# Raw data
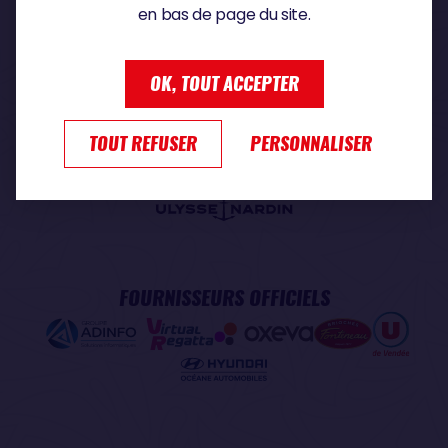
en bas de page du site.
PARTENAIRE PREMIUM
OK, TOUT ACCEPTER
TOUT REFUSER
PERSONNALISER
PARTENAIRE OFFICIEL
FOURNISSEURS OFFICIELS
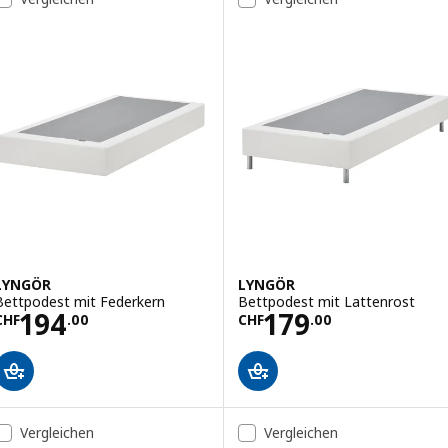
LYNGÖR
LYNGÖR
Bettpodest mit Federkern
Bettpodest mit Lattenrost
Preis CHF 194.00
Preis CHF 179.0
194
179
CHF
.
00
CHF
.
00
Vergleichen
Vergleichen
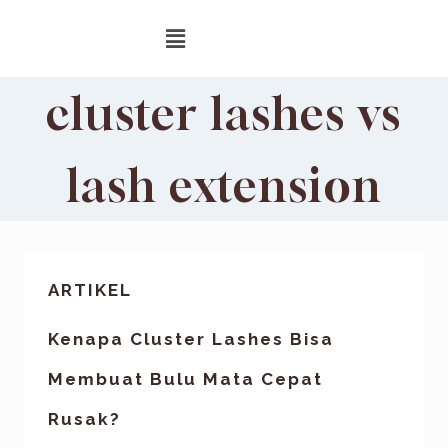
cluster lashes vs
lash extension
ARTIKEL
Kenapa Cluster Lashes Bisa
Membuat Bulu Mata Cepat
Rusak?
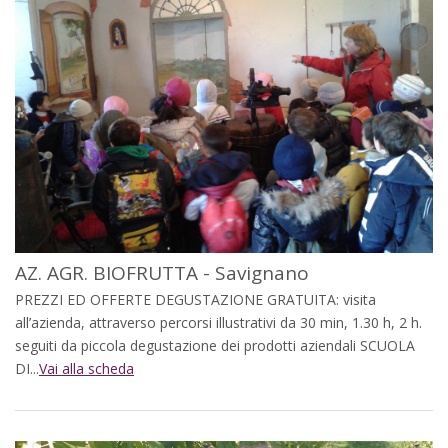
AZ. AGR. BIOFRUTTA - Savignano
PREZZI ED OFFERTE DEGUSTAZIONE GRATUITA: visita
all’azienda, attraverso percorsi illustrativi da 30 min, 1.30 h, 2 h.
seguiti da piccola degustazione dei prodotti aziendali SCUOLA
DI...
Vai alla scheda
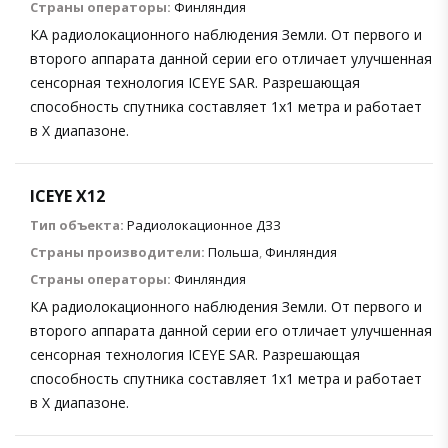
Страны операторы:
Финляндия
КА радиолокационного наблюдения Земли. От первого и
второго аппарата данной серии его отличает улучшенная
сенсорная технология ICEYE SAR. Разрешающая
способность спутника составляет 1х1 метра и работает
в X диапазоне.
ICEYE X12
Тип объекта:
Радиолокационное ДЗЗ
Страны производители:
Польша
,
Финляндия
Страны операторы:
Финляндия
КА радиолокационного наблюдения Земли. От первого и
второго аппарата данной серии его отличает улучшенная
сенсорная технология ICEYE SAR. Разрешающая
способность спутника составляет 1х1 метра и работает
в X диапазоне.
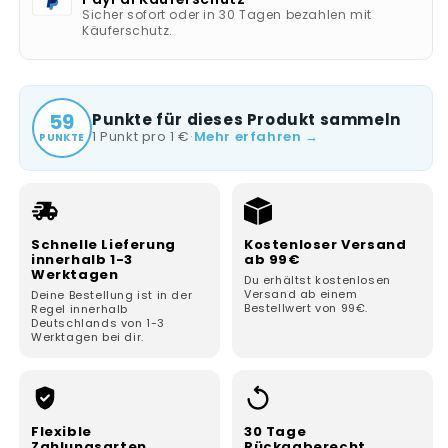
Sicher sofort oder in 30 Tagen bezahlen mit
Käuferschutz.
59
Punkte für dieses Produkt sammeln
1 Punkt pro 1 €
·
Mehr erfahren →
PUNKTE
Schnelle Lieferung
Kostenloser Versand
innerhalb 1-3
ab 99€
Werktagen
Du erhältst kostenlosen
Versand ab einem
Deine Bestellung ist in der
Bestellwert von 99€.
Regel innerhalb
Deutschlands von 1-3
Werktagen bei dir.
Flexible
30 Tage
Zahlungsarten
Rückgaberecht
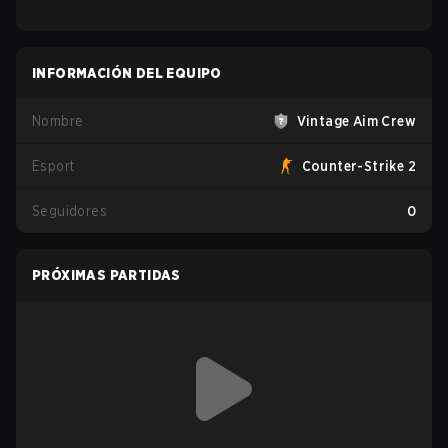
INFORMACIÓN DEL EQUIPO
Nombre
Vintage Aim Crew
Esport
Counter-Strike 2
Seguidores
0
PRÓXIMAS PARTIDAS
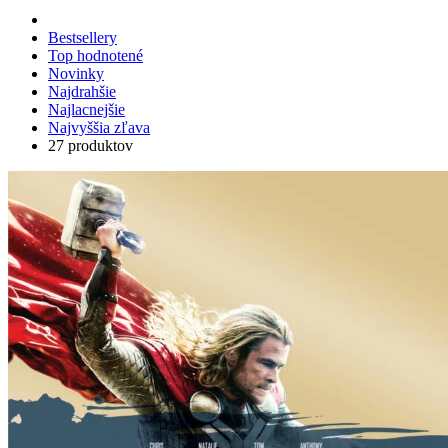
Bestsellery
Top hodnotené
Novinky
Najdrahšie
Najlacnejšie
Najvyššia zľava
27 produktov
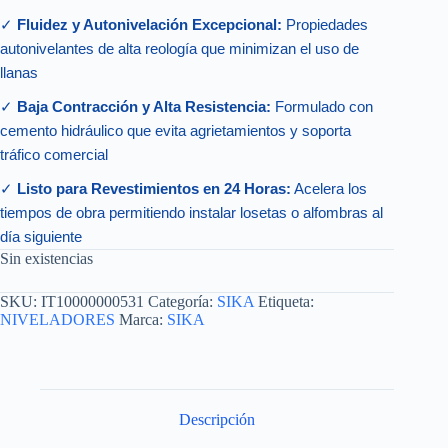
✓
Fluidez y Autonivelación Excepcional:
Propiedades
autonivelantes de alta reología que minimizan el uso de
llanas
✓
Baja Contracción y Alta Resistencia:
Formulado con
cemento hidráulico que evita agrietamientos y soporta
tráfico comercial
✓
Listo para Revestimientos en 24 Horas:
Acelera los
tiempos de obra permitiendo instalar losetas o alfombras al
día siguiente
Sin existencias
SKU:
IT10000000531
Categoría:
SIKA
Etiqueta:
NIVELADORES
Marca:
SIKA
Descripción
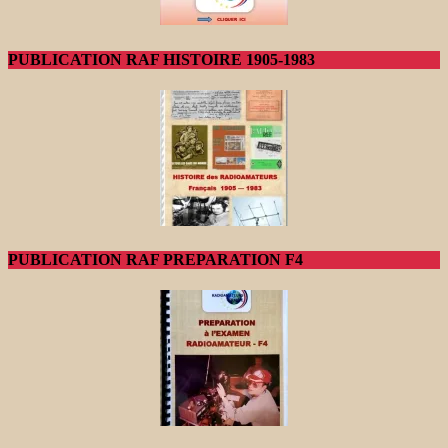
PUBLICATION RAF HISTOIRE 1905-1983
PUBLICATION RAF PREPARATION F4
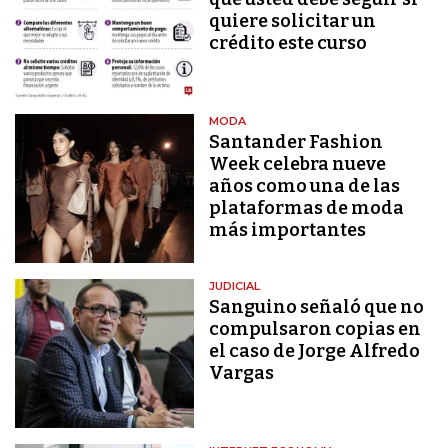
quiere solicitar un
crédito este curso
MODA
Santander Fashion
Week celebra nueve
años como una de las
plataformas de moda
más importantes
JUDICIAL
Sanguino señaló que no
compulsaron copias en
el caso de Jorge Alfredo
Vargas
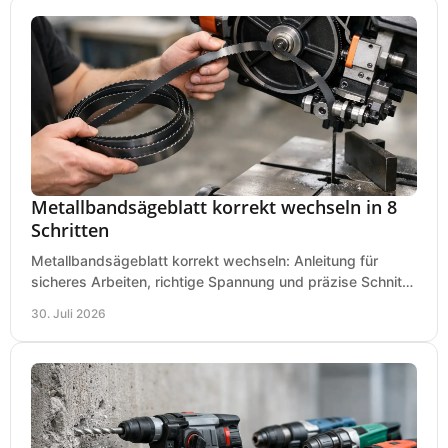
Metallbandsägeblatt korrekt wechseln in 8
Schritten
Metallbandsägeblatt korrekt wechseln: Anleitung für
sicheres Arbeiten, richtige Spannung und präzise Schnitte
an Ihrer Metallbandsäge in der Werkstatt.
30. Juli 2026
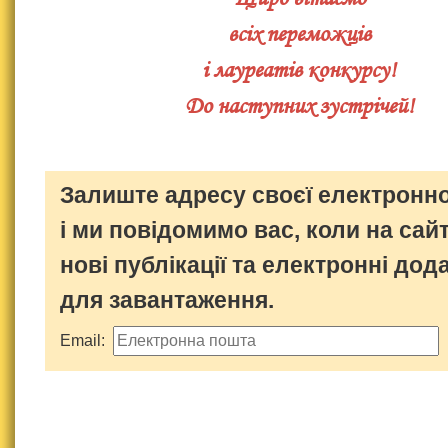
всіх переможців
і лауреатів конкурсу!
До наступних зустрічей!
Залиште адресу своєї електронно
і ми повідомимо вас, коли на сайт
нові публікації та електронні дод
для завантаження.
Email:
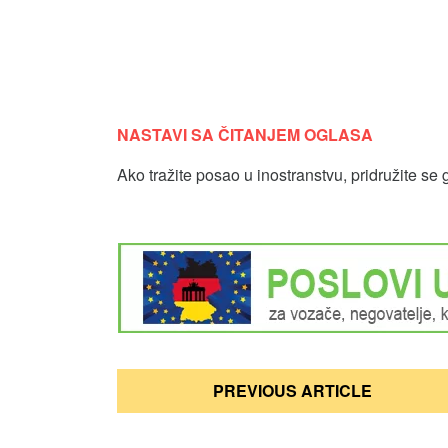
NASTAVI SA ČITANJEM OGLASA
Ako tražite posao u inostranstvu, pridružite se 
Кретање
PREVIOUS ARTICLE
чланка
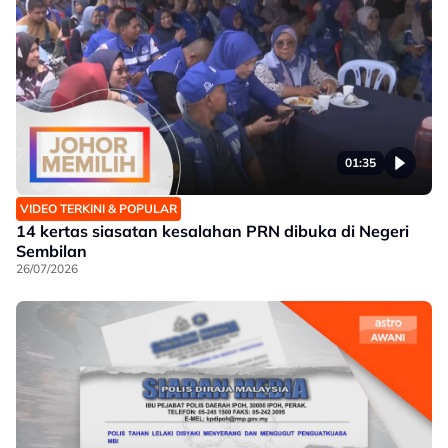
01:35
VIDEO TERKINI & POPULAR
14 kertas siasatan kesalahan PRN dibuka di Negeri
Sembilan
26/07/2026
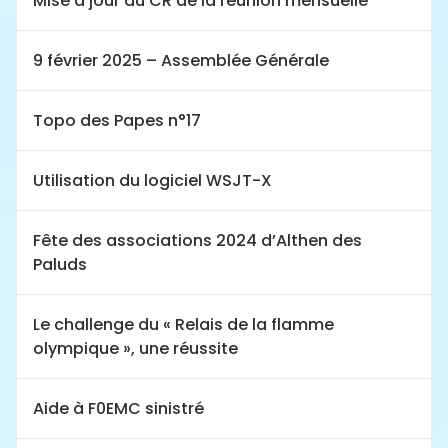
Mise à jour du CR de la réunion mensuelle
9 février 2025 – Assemblée Générale
Topo des Papes n°17
Utilisation du logiciel WSJT-X
Fête des associations 2024 d’Althen des
Paluds
Le challenge du « Relais de la flamme
olympique », une réussite
Aide à F0EMC sinistré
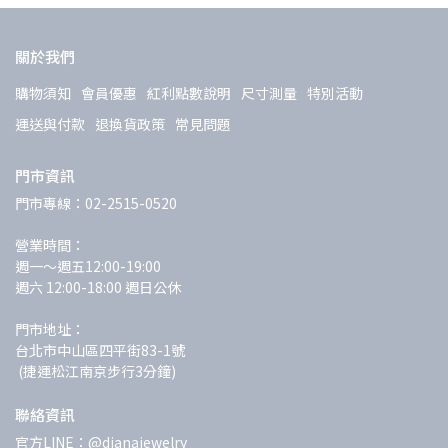
關於我們
購物須知
會員優惠
紅利點數說明
尺寸測量
特別活動
運送與付款
退換貨政策
常見問題
門市資訊
門市專線：02-2515-0520
營業時間：
週一～週五12:00-19:00 
週六 12:00-18:00 週日公休
門市地址：
台北市中山區四平街83-1號
 (捷運松江南京步行3分鐘)
聯絡資訊
官方LINE：@dianajewelry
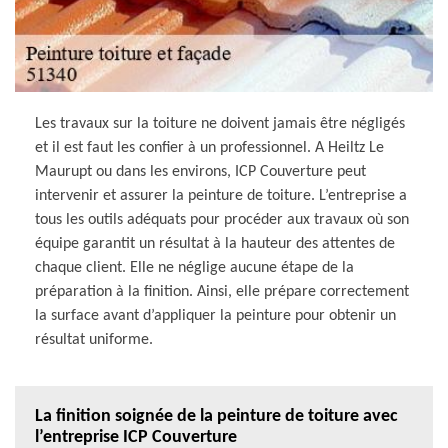
Les travaux sur la toiture ne doivent jamais être négligés
et il est faut les confier à un professionnel. A Heiltz Le
Maurupt ou dans les environs, ICP Couverture peut
intervenir et assurer la peinture de toiture. L’entreprise a
tous les outils adéquats pour procéder aux travaux où son
équipe garantit un résultat à la hauteur des attentes de
chaque client. Elle ne néglige aucune étape de la
préparation à la finition. Ainsi, elle prépare correctement
la surface avant d’appliquer la peinture pour obtenir un
résultat uniforme.
La finition soignée de la peinture de toiture avec
l’entreprise ICP Couverture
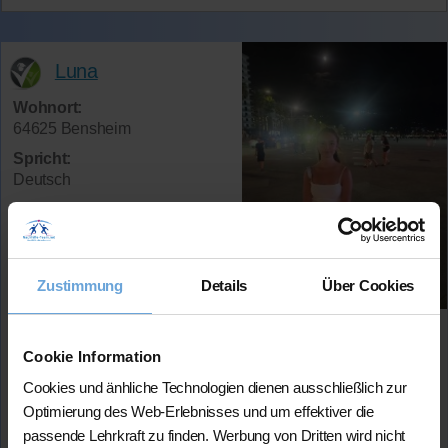
Luna
Wohnort:
64625 Bensheim
Spricht:
Deutsch
Verfügbar:
Ich bin durch mein Fernstudium
sehr flexibel
Fächer:
Zustimmung
Details
Über Cookies
Mathematik (bis 10. Kl.)
Deutsch (bis 10. Kl.)
Cookie Information
Preis:
45 Min. / 20 Euro (je nach Niveau)
Cookies und änhliche Technologien dienen ausschließlich zur
Optimierung des Web-Erlebnisses und um effektiver die
Ich bin empathisch und geduldig und versuche ohne
passende Lehrkraft zu finden. Werbung von Dritten wird nicht
Frust etwas beizubringen. Ich habe die letzten 10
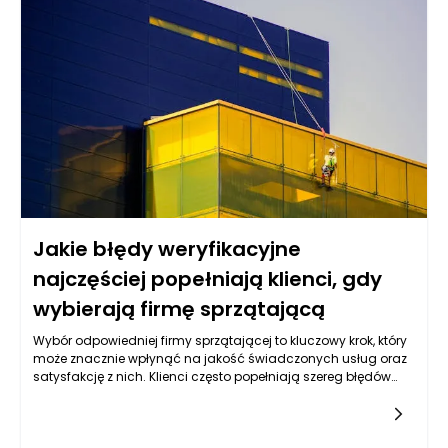
optymalne wykorzystanie przestrzeni oraz poprawia komfort
codziennych aktywności. Odpowiednio zaprojektowane stoliki
mogą wspierać zdrową postawę ciała, minimalizując ryzyko
dolegliwości wynikających z długotrwałego siedzenia czy
niewłaściwych pozycji.
Jakie błędy weryfikacyjne
najczęściej popełniają klienci, gdy
wybierają firmę sprzątającą
Wybór odpowiedniej firmy sprzątającej to kluczowy krok, który
może znacznie wpłynąć na jakość świadczonych usług oraz
satysfakcję z nich. Klienci często popełniają szereg błędów
weryfikacyjnych, które mogą prowadzić do rozczarowania, a
nawet do strat finansowych. Pierwszym z nich jest
bagatelizowanie znaczenia referencji i opinii innych klientów.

# Aim of the task
If a picture appears among the records, leave it out, and otherwise reproduce exactly every line from the first line through the one with "PUBLICATION RAF HISTOIRE 1905-1983", both included.

# Answer to the problem
en bas de page du site.
PARTENAIRE PREMIUM
OK, TOUT ACCEPTER
TOUT REFUSER
PERSONNALISER
PARTENAIRE OFFICIEL
FOURNISSEURS OFFICIELS
LYNGÖR
LYNGÖR
Bettpodest mit Federkern
Bettpodest mit Lattenrost
Preis CHF 194.00
Preis CHF 179.0
194
179
CHF
.
00
CHF
.
00
Vergleichen
Vergleichen
cluster lashes vs
lash extension
ARTIKEL
Kenapa Cluster Lashes Bisa
Membuat Bulu Mata Cepat
Rusak?
AZ. AGR. BIOFRUTTA - Savignano
PREZZI ED OFFERTE DEGUSTAZIONE GRATUITA: visita
all’azienda, attraverso percorsi illustrativi da 30 min, 1.30 h, 2 h.
seguiti da piccola degustazione dei prodotti aziendali SCUOLA
DI...
Vai alla scheda
Страны операторы:
Финляндия
КА радиолокационного наблюдения Земли. От первого и
второго аппарата данной серии его отличает улучшенная
сенсорная технология ICEYE SAR. Разрешающая
способность спутника составляет 1х1 метра и работает
в X диапазоне.
ICEYE X12
Тип объекта:
Радиолокационное ДЗЗ
Страны производители:
Польша
,
Финляндия
Страны операторы:
Финляндия
КА радиолокационного наблюдения Земли. От первого и
второго аппарата данной серии его отличает улучшенная
сенсорная технология ICEYE SAR. Разрешающая
способность спутника составляет 1х1 метра и работает
в X диапазоне.
Sicher sofort oder in 30 Tagen bezahlen mit
Käuferschutz.
59
Punkte für dieses Produkt sammeln
1 Punkt pro 1 €
·
Mehr erfahren →
PUNKTE
Schnelle Lieferung
Kostenloser Versand
innerhalb 1-3
ab 99€
Werktagen
Du erhältst kostenlosen
Versand ab einem
Deine Bestellung ist in der
Bestellwert von 99€.
Regel innerhalb
Deutschlands von 1-3
Werktagen bei dir.
Flexible
30 Tage
Zahlungsarten
Rückgaberecht
INFORMACIÓN DEL EQUIPO
Nombre
Vintage Aim Crew
Esport
Counter-Strike 2
Seguidores
0
PRÓXIMAS PARTIDAS
Bestsellery
Top hodnotené
Novinky
Najdrahšie
Najlacnejšie
Najvyššia zľava
27 produktov
✓
Fluidez y Autonivelación Excepcional:
Propiedades
autonivelantes de alta reología que minimizan el uso de
llanas
✓
Baja Contracción y Alta Resistencia:
Formulado con
cemento hidráulico que evita agrietamientos y soporta
tráfico comercial
✓
Listo para Revestimientos en 24 Horas:
Acelera los
tiempos de obra permitiendo instalar losetas o alfombras al
día siguiente
Sin existencias
SKU:
IT10000000531
Categoría:
SIKA
Etiqueta:
NIVELADORES
Marca:
SIKA
Descripción
PUBLICATION RAF HISTOIRE 1905-1983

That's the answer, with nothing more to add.